The convergence of the Earth’s magnetic fields around the magnetic north and south poles lead the Northern Lights to exhibit in auroral ovals, or rings around the top and bottom of the Earth. If you want to see the Northern Lights, you therefore have to be beneath, or within sight of, the auroral oval. The auroral ovals stay in a fairly fixed location in space while the Earth rotates beneath them. When levels of solar activity are low, the northern auroral oval sits between 60° and 70° of latitude; it is wider on the night-time side of the Earth. During a very violent solar flare, however, the auroral oval fattens or bulges and the aurora can be seen from lower latitudes. However fat or thin, the auroral oval is always present but can only be seen in its entirety – as a ring – from space. Sunspots are dark blotches on the Sun’s surface that are cooler than the surrounding regions (though they’re not exactly cool if a sunspot could be suspended in the night sky it would still provide more light than the full moon). Sunspots are temporary phenomena, which contain concentrated magnetic field lines; this intense magnetic activity prevents them heating to the same temperature as the rest of the surface of the Sun.

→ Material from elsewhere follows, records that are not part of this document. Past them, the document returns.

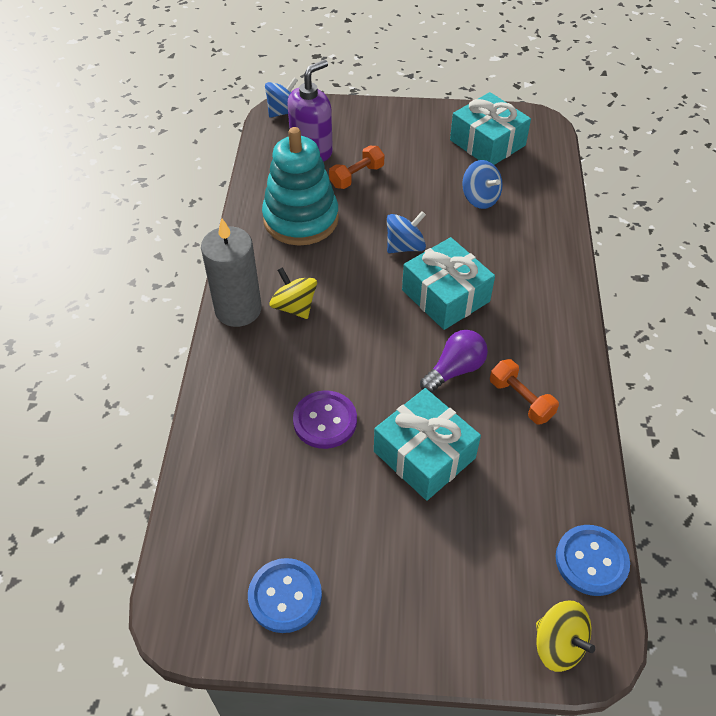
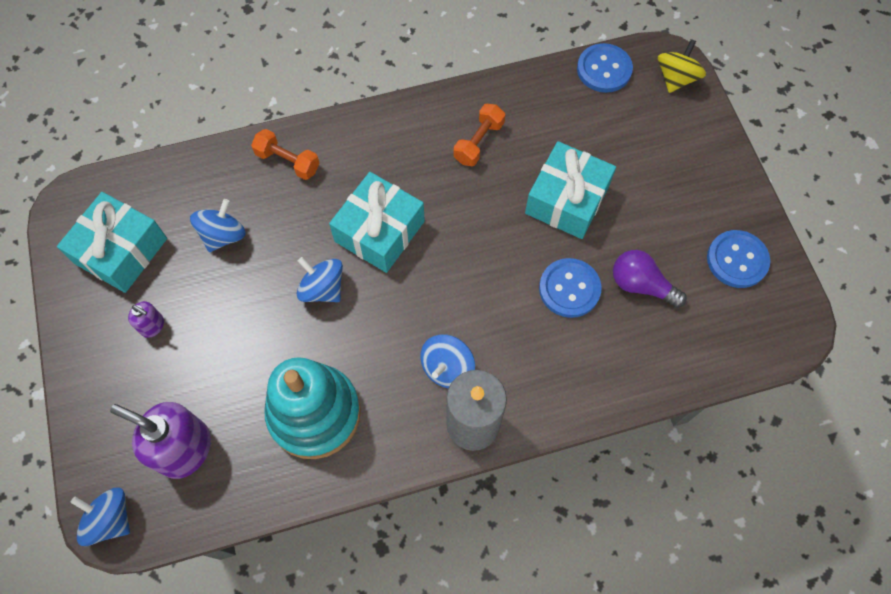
camera: 110 degrees left, 15 degrees up
yellow spinning top [270,267,317,319] -> blue spinning top [420,335,475,388]
purple button [293,390,357,449] -> blue button [539,258,602,318]
orange dumbbell [329,146,384,189] -> orange dumbbell moved to [251,129,319,180]
purple light bulb [420,330,488,393] -> purple light bulb moved to [613,250,687,308]
none -> purple soap dispenser [128,301,164,338]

Solar disturbances are greater when sunspot numbers are high and so, in turn, we see more intense and active Northern Lights when sunspots are common. Sunspots come and go in ‘sunspot cycles’ which peak about every 11 years. During these peaks, solar flares are more common and more energetic, and so the Northern Lights though visible at all stages of the sunspot cycle tend to be more frequent and intense at these times. Additionally, the years following a peak see increased Northern Lights activity. This is because coronal holes (areas of the Sun that are low in density and have open magnetic fields – the magnetic fields lead out into space rather than looping back into the Sun, and so allow the solar wind to escape from the Sun) form during sunspot cycle peaks, and they too lead to greater auroral activity. The most recent maximum sunspot cycle peak started in 2011 and has gone on longer than usual. This makes is difficult to predict when the next maximum exactly will be. The aurora can be seen as undulating ribbons and shimmering curtains, spiky fingers that creep up from the horizon and dazzling rods of color that burst like a firework from a single point high in the sky. The different shapes are partly caused by the position of the aurora in relation to the magnetic zenith – the point in the sky that you can see if you look along the line of the Earth’s magnetic field. If the aurora runs across the observer’s magnetic zenith, the observer will see waves or lines converging into a single spot. If the aurora is some distance away from the observer’s magnetic zenith, it will look more like a two-dimensional curtain or line. It works a bit like perspective when you stand at the foot of a tall building: looking directly upwards, you see the nearest building’s walls converge more sharply than those of buildings some distance away.